The recent suspension of two hosts of an ESPN Radio affiliate for insensitive comments about a transgender basketball player highlights that the lexicon journalists have needs to be burnished.
It is unknown whether the radio hosts consider themselves journalists, and I will not castigate all sports journalists for the actions of two individuals. However, the column by ESPN’s Christina Kahrl prompted me to tackle this from a different angle.
This post is a request for broadening the diversity training journalists receive. Being a former journalist and a member of different minority advocacy journalism groups, I believe that diversity is often thought of in terms of gender, race and now sexual orientation. While the categories appear varied, the groups in these categories are far from static.

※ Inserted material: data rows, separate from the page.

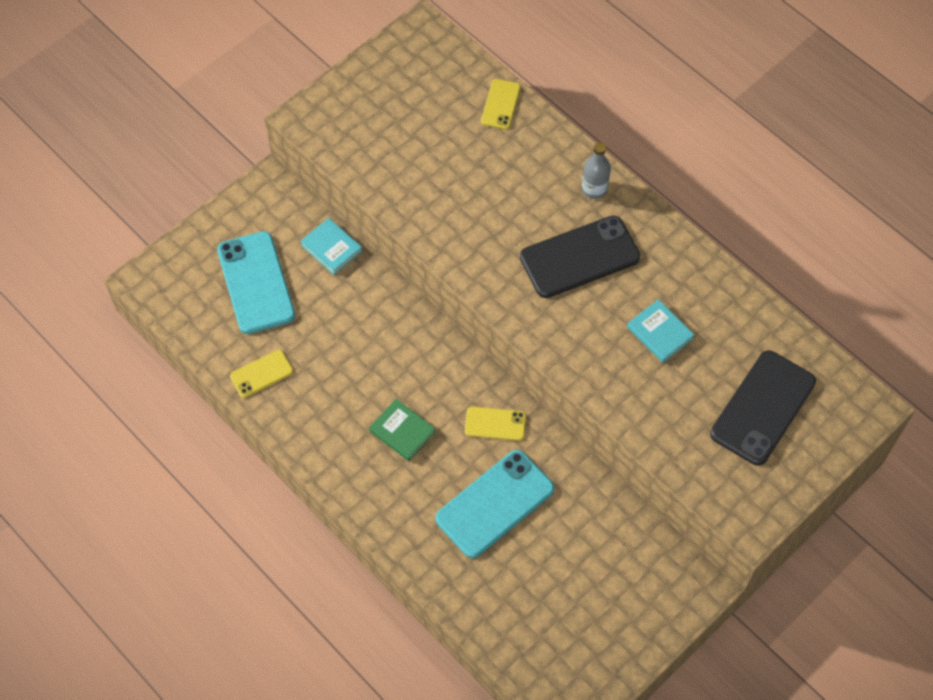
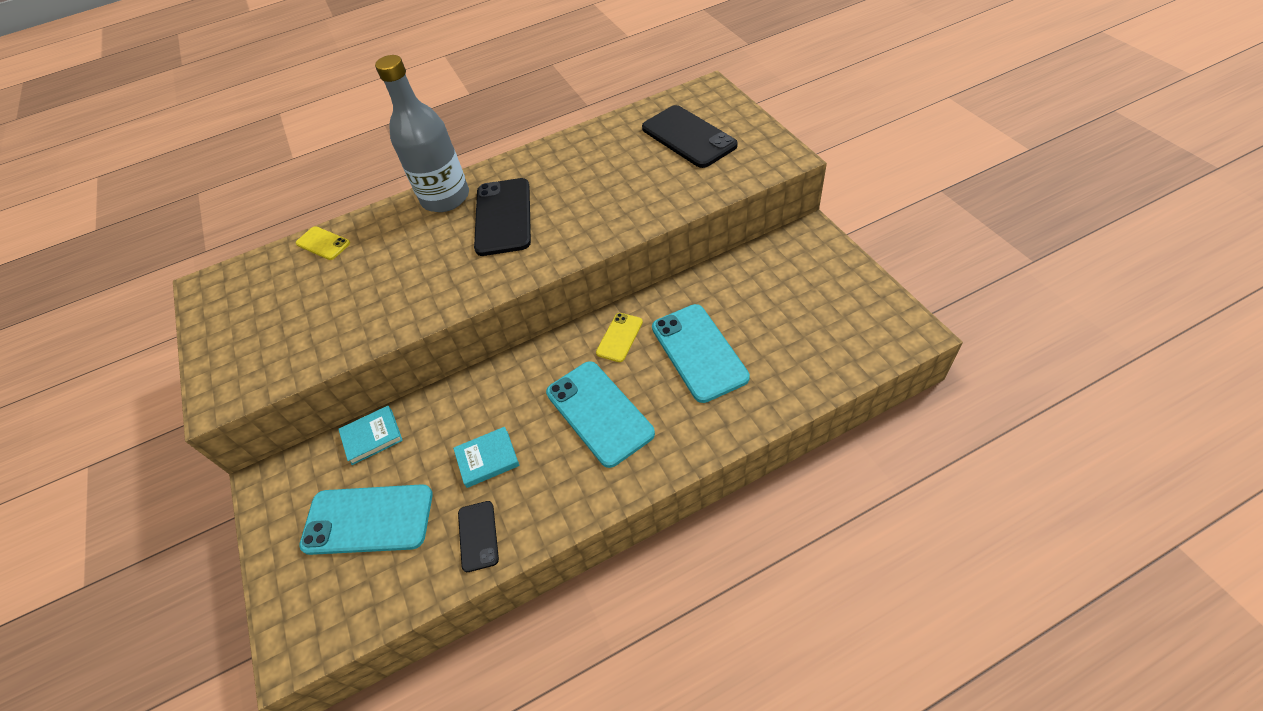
camera: 65 degrees left, 10 degrees down
(261, 374) = (478, 536): yellow phone -> black phone
(402, 431) = (599, 413): green book -> turquoise phone
(594, 189) = (445, 198): grey bottle -> grey bottle, size x2.14
(659, 333) = (598, 181): turquoise book -> turquoise book (487, 459)

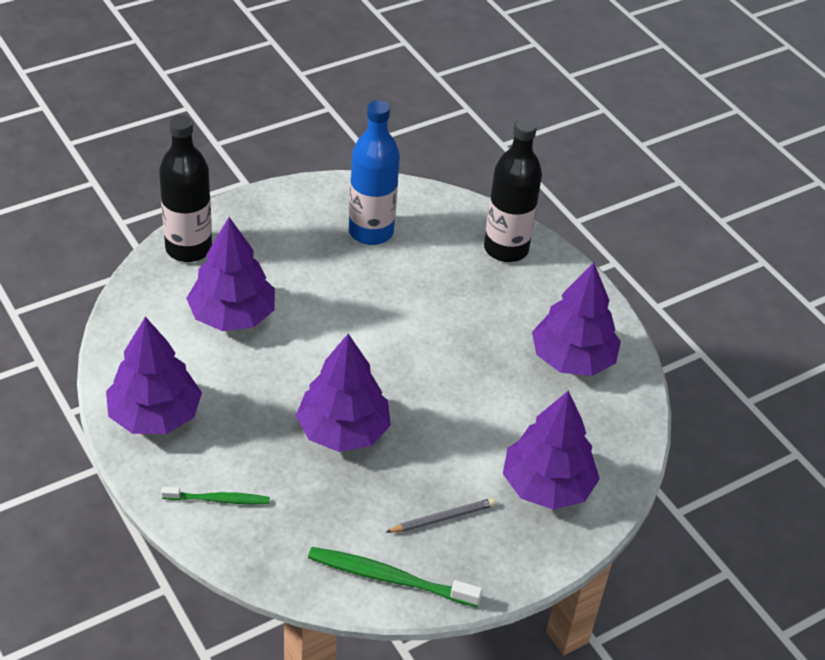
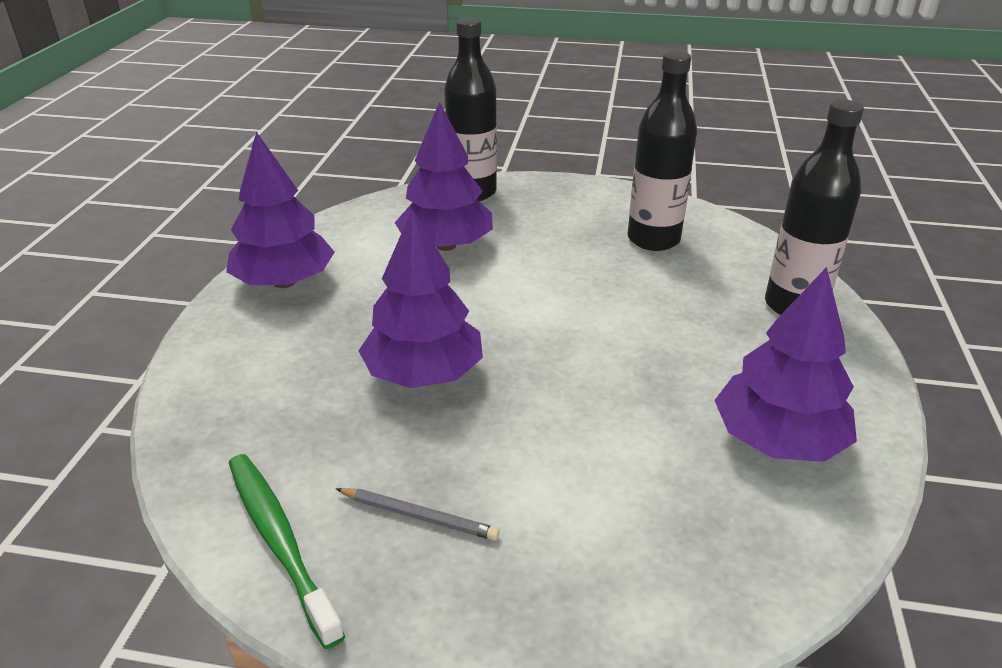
camera: 45 degrees right, 10 degrees down
(219, 499) = (237, 368): green toothbrush -> none
(371, 232) = (653, 239): blue bottle -> black bottle
(547, 485) = (591, 560): purple tree -> none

People do not easily fit into the labels society provides. The article USA Today’s Eric Prisbell wrote about Gabrielle Ludwig explains this well. I also freely acknowledge that if I were copy editing Prisbell’s article, I would feel extremely underqualified to edit it without reading additional literature on transgender individuals.
Journalists are not sheltered people. They interact with various members of society, especially in sports where a huge cross-section of society sits. That cross-section is only going to become more diverse in the years to come.
The news media cannot ignore a group of people or act as if they do not exist. If work to broaden diversity training to include transgender athletes is not done soon, journalists will quickly find themselves ill-equipped in an ever-growing sports landscape.